_READING TEXT_
____

Angelasw · 06/01/2017 02:00

Just in from work and can't go through all replies.

If it's easy to do it, do it. However, is there a reason? Does she have another child? Sometimes there are reasons you'd never think of. As a mother to a child with severe disabilities, I could rarely reciprocate pick ups or drop offs. Ds2 thankfully was a quiet home bird and happy to veg out after a day at school. Reality was if he was taken home by another parent to play it meant waiting until my dh was home for me to leave the house. Or other child's parent brought him home. Fact is, only one parent did that - only one to see the issue!
We did many lots of his pals to us - problem was us getting out.

I didask one parent to have ds2 when I had awkward appt with ds1. Refused over ridiculous reason. I'd never refuse a reasonable offer.
Thankfully I had best bestest neighbours who helped me lots and often. I couldn't reciprocate at the time but when one got old and Ill it was then my turn to return the care.

Long story short, you need to know all that's going on.

____

_INFORMATION GIVEN_
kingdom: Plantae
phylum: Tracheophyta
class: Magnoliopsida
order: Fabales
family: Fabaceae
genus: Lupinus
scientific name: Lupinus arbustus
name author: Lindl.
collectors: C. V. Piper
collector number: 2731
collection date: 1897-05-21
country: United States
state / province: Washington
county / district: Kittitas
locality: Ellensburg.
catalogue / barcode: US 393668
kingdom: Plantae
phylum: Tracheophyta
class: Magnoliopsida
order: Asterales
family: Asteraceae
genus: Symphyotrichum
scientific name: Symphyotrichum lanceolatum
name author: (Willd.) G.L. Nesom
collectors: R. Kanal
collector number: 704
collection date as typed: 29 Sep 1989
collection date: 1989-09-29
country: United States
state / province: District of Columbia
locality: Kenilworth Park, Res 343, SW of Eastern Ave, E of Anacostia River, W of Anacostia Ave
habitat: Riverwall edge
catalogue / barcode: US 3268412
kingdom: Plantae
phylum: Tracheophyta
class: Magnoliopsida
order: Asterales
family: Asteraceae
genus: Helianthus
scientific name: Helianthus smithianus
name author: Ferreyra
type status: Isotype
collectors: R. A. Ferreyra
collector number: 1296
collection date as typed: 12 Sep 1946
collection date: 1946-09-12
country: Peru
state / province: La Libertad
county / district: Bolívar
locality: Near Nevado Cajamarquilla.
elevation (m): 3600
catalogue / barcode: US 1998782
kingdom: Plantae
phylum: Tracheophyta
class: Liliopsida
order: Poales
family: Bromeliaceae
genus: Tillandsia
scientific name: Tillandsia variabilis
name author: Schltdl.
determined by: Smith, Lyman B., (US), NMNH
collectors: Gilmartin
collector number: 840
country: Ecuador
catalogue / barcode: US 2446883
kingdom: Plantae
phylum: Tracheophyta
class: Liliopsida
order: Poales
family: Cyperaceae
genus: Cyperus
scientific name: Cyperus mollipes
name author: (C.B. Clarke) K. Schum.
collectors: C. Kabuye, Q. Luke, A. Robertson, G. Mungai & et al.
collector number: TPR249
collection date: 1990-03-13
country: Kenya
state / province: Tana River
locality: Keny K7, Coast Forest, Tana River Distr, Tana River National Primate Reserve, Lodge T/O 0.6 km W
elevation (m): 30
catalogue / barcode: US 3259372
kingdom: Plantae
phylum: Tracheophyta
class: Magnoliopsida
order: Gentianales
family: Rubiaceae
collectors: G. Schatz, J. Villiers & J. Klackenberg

____

_REQUIREMENT_
Copy out the forum post on returning favors for school pickups, everything from "Just in from" down to "a reasonable offer.".

_RESULT FOR THIS EXERCISE_
Just in from work and can't go through all replies.

If it's easy to do it, do it. However, is there a reason? Does she have another child? Sometimes there are reasons you'd never think of. As a mother to a child with severe disabilities, I could rarely reciprocate pick ups or drop offs. Ds2 thankfully was a quiet home bird and happy to veg out after a day at school. Reality was if he was taken home by another parent to play it meant waiting until my dh was home for me to leave the house. Or other child's parent brought him home. Fact is, only one parent did that - only one to see the issue!
We did many lots of his pals to us - problem was us getting out.

I didask one parent to have ds2 when I had awkward appt with ds1. Refused over ridiculous reason. I'd never refuse a reasonable offer.